BmKAEP is one of the components of Mesobuthus martensiis venom, a well-known scorpion belonging to the family Buthidae, which is found distributed throughout Eastern Asia and China.

== Chemistry ==
BmKAEP is an inhibitory β-toxin and thus, a Na^{+} channel inhibitor. As with other mammal and insect toxins, BmKAEP is classified according to species and mechanism of action.

BmKAEP is a 61-amino-acid protein derived from an 85-amino-acid precursor. The mature protein contains 8 cysteine residues that establish 4 disulfide bridges (4C-C).

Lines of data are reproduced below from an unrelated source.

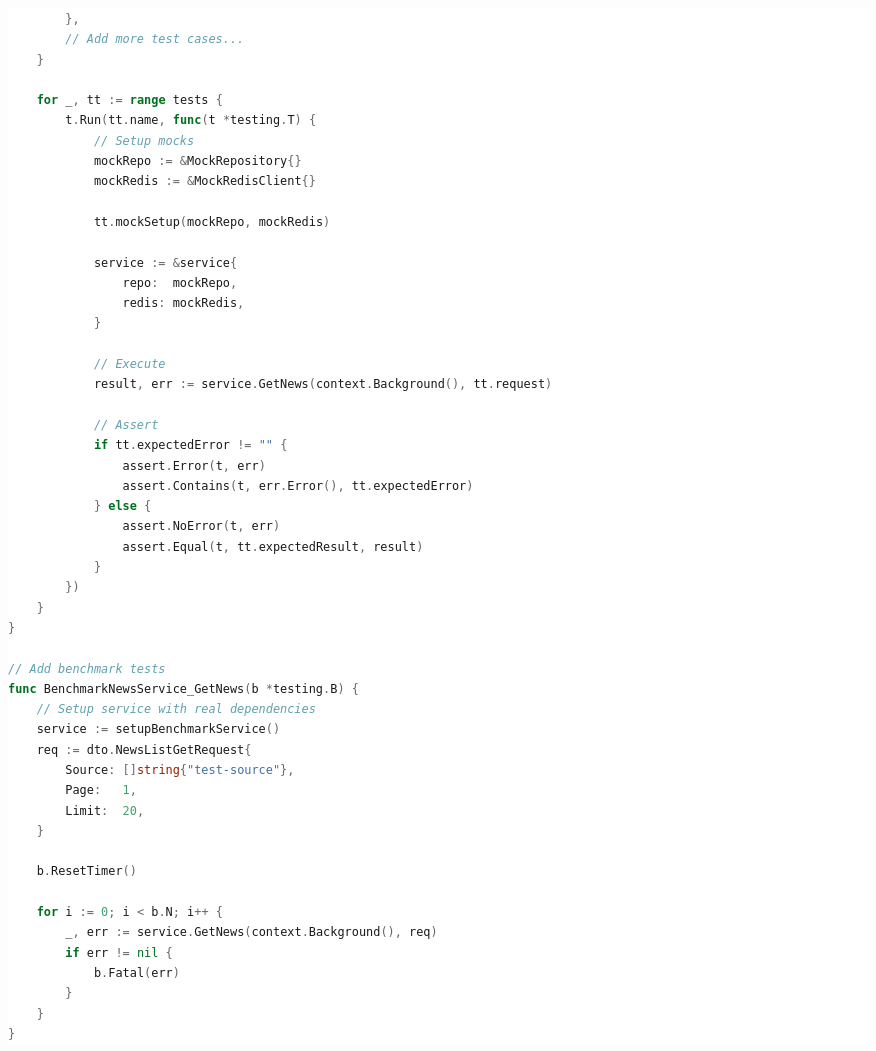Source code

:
```go
        },
        // Add more test cases...
    }

    for _, tt := range tests {
        t.Run(tt.name, func(t *testing.T) {
            // Setup mocks
            mockRepo := &MockRepository{}
            mockRedis := &MockRedisClient{}
            
            tt.mockSetup(mockRepo, mockRedis)
            
            service := &service{
                repo:  mockRepo,
                redis: mockRedis,
            }
            
            // Execute
            result, err := service.GetNews(context.Background(), tt.request)
            
            // Assert
            if tt.expectedError != "" {
                assert.Error(t, err)
                assert.Contains(t, err.Error(), tt.expectedError)
            } else {
                assert.NoError(t, err)
                assert.Equal(t, tt.expectedResult, result)
            }
        })
    }
}

// Add benchmark tests
func BenchmarkNewsService_GetNews(b *testing.B) {
    // Setup service with real dependencies
    service := setupBenchmarkService()
    req := dto.NewsListGetRequest{
        Source: []string{"test-source"},
        Page:   1,
        Limit:  20,
    }
    
    b.ResetTimer()
    
    for i := 0; i < b.N; i++ {
        _, err := service.GetNews(context.Background(), req)
        if err != nil {
            b.Fatal(err)
        }
    }
}
```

Despite its high homology with other depressant toxins, BmKAEP differs from them at residues 6, 7 and 39, which is thought to be important in determining its unique function. Its lysine residue, at position 51, also has a special feature: it interacts with mammalian Na^{+} channels.

| BmKAEP primary sequence |
|---|
| 01 mklflllvis asmlidglvn adgyirgsng 31 ckvsclwgne gcnkeckafg ayygycwtwg 61 lacwceglpd dktwksesnt cggkk |

== Target and Mode of Action ==
Because of its sequence homology with other β-toxins, BmKAEP is predicted to bind to site 4 (S4) of voltage-gated Na^{+} channels, at domains I, III and IV. Its interaction with the S4 loop causes the loop to be maintained at the outward activated position. Therefore, activation of the Na^{+} channels shifts towards more negative values, enhancing the channel's activation and promoting spontaneous and repetitive firing. Subsequently, the sodium current amplitude decreases, due to the membrane potential depolarization, thus suppressing action potentials.

== Toxicity ==
BmK venom induces a transient phase of contraction followed by a slow progressive flaccid paralysis in insect larvae. However, since it requires a high dosage to be effective, its toxicity is weak, both in insects and mammals.

Toxicity parameters
| LD_{50} | 2,4 mg/kg (mice; intraperitoneal injection) |
| MLD (minimum lethal dose) | 0,074 mg/kg (mice; Intracerebroventricular injection) |
| CPU (concentration paralysis unit) | 1 μg/body (larvae) |
| NOAEL (No observed adverse effect) | <2 μg (insects); <20 μg (mice) |

== Therapeutic use ==
Though the exact mechanism of its anti-epilepsy effect is not clear, several studies have shown that BmKAEP can inhibit coriaria lactone-induced epilepsy in rats by prolonging the latent epilepsy period, relieving the degree of seizures and shortening its average duration, at a pharmacological dosage of only 0.057 μg/g.

Mesobuthus martensii, especially its tail, has been used in Chinese traditional medicine to treat several neuronal diseases, such as several types of paralysis, apoplexy and epilepsy.